At the beach itself, there is a jetty, the sea walls, two beaches separated by the Patea River which flows down from a hydro dam, a rock wall that protects the far shoreline and a beach that is really a tidal river edge. All the sand is black iron-sand; the Japanese mined here for iron-sand until the early 80s.
I love to go down there are look around; sometimes I take Mum down, just to get her out of the house for a bit. In summer the iron-sand gets incredibly burn-your-feet hot. And to that the summer colours of sunset in our clear skies, and the feeling can be one of almost overwhelming heat. Hot skies, hot sand, hot colours, hot summer air.

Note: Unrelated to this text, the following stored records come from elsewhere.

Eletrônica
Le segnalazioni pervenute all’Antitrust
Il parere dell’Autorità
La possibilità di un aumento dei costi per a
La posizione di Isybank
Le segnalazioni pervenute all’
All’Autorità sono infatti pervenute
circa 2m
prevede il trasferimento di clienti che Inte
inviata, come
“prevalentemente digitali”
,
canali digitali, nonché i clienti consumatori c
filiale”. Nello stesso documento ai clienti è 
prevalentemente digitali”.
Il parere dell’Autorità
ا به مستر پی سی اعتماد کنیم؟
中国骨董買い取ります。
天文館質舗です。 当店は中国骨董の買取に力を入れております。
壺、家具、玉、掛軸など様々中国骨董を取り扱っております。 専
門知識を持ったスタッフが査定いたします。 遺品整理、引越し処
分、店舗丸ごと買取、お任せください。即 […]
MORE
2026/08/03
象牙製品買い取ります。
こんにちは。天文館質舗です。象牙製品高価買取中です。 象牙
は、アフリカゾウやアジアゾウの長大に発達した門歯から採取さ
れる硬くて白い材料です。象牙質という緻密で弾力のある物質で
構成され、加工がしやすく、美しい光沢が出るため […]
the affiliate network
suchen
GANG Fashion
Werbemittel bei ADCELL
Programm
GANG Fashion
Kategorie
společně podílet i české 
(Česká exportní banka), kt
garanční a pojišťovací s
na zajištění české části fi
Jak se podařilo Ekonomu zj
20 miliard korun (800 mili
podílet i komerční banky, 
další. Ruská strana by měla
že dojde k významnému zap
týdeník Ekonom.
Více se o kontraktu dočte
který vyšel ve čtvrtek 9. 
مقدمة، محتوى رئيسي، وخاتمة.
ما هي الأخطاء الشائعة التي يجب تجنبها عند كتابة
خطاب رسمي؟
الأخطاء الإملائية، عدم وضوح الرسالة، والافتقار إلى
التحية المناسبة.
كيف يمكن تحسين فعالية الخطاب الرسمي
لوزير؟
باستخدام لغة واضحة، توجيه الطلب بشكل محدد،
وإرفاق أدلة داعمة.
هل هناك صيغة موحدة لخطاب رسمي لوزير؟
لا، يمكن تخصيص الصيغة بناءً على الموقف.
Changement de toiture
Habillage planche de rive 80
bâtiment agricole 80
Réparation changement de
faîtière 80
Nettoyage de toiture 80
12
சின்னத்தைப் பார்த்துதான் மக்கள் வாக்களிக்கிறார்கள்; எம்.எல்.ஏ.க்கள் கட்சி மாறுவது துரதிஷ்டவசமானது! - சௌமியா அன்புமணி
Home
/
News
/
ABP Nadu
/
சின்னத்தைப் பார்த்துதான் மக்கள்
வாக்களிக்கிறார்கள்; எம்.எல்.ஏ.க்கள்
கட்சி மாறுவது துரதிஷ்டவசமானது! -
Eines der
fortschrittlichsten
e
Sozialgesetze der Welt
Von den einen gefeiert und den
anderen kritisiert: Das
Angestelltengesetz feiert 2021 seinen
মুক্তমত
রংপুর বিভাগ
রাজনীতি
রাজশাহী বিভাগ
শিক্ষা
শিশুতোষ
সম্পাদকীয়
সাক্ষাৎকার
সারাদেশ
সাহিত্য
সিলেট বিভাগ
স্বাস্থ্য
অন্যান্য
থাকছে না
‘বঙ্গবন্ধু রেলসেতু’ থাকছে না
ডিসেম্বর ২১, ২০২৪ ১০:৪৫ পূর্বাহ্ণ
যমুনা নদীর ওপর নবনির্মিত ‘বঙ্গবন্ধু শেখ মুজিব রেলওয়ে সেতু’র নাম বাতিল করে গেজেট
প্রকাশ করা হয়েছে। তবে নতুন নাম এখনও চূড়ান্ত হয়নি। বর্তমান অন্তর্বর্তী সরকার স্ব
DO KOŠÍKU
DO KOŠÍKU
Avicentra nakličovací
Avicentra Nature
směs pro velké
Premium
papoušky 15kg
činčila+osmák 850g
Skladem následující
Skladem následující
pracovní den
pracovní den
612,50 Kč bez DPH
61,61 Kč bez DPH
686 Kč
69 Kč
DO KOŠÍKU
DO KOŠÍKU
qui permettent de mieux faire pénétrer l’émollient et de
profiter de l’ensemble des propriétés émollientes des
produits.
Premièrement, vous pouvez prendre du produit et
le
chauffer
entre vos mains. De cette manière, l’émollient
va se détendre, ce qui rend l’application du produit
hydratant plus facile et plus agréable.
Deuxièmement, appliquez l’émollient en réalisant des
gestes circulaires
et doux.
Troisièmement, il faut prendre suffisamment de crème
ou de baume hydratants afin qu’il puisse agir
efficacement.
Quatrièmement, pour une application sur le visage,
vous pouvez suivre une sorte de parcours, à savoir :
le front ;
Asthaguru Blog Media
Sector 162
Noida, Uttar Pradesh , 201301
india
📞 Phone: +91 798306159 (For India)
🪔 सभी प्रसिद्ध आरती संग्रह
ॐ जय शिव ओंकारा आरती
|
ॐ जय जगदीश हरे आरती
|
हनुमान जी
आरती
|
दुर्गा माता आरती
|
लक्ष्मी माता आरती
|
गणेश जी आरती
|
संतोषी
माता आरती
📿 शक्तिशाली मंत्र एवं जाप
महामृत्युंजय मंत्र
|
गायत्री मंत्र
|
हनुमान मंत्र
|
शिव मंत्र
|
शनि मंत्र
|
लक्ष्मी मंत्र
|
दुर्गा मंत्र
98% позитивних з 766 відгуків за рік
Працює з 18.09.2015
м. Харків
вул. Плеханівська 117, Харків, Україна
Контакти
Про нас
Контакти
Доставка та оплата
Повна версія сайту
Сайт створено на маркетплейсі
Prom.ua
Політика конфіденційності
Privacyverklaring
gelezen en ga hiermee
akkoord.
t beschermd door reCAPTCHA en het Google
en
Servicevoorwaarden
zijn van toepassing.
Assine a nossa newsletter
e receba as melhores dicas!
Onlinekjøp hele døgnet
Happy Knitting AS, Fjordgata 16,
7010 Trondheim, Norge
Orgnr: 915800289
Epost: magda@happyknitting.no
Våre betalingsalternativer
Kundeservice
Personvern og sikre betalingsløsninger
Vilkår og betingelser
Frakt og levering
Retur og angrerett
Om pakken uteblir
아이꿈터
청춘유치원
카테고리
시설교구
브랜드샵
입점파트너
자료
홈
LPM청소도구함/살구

All against the beautiful clear blue of the Tasman Sea.
I have been working small again, 4×8″ on gallery wrap canvas, and exploring how I feel about summer at the beach here. This one, Full Tide #1, is for sale on ArtFire. There’ll certainly be more to come; I love the colours, and the memories that inspire these works.
4 comments March 8, 2009
Playing with fabric
My friend Trisha and I have got a private blog going where we are challenging each other to do some textile work right through 2009. (Trisha was one of my mentors when I did Stage 3 at TLC last year)
I decided my challenge is to take a photo of Patea Beach each month and then interpret it in fabric, stitch, paint etc. Trisha came up with quite a different challenge to mine for 2009 and it’s fun to watch it unfolding. This is my ‘almost finished’ first attempt.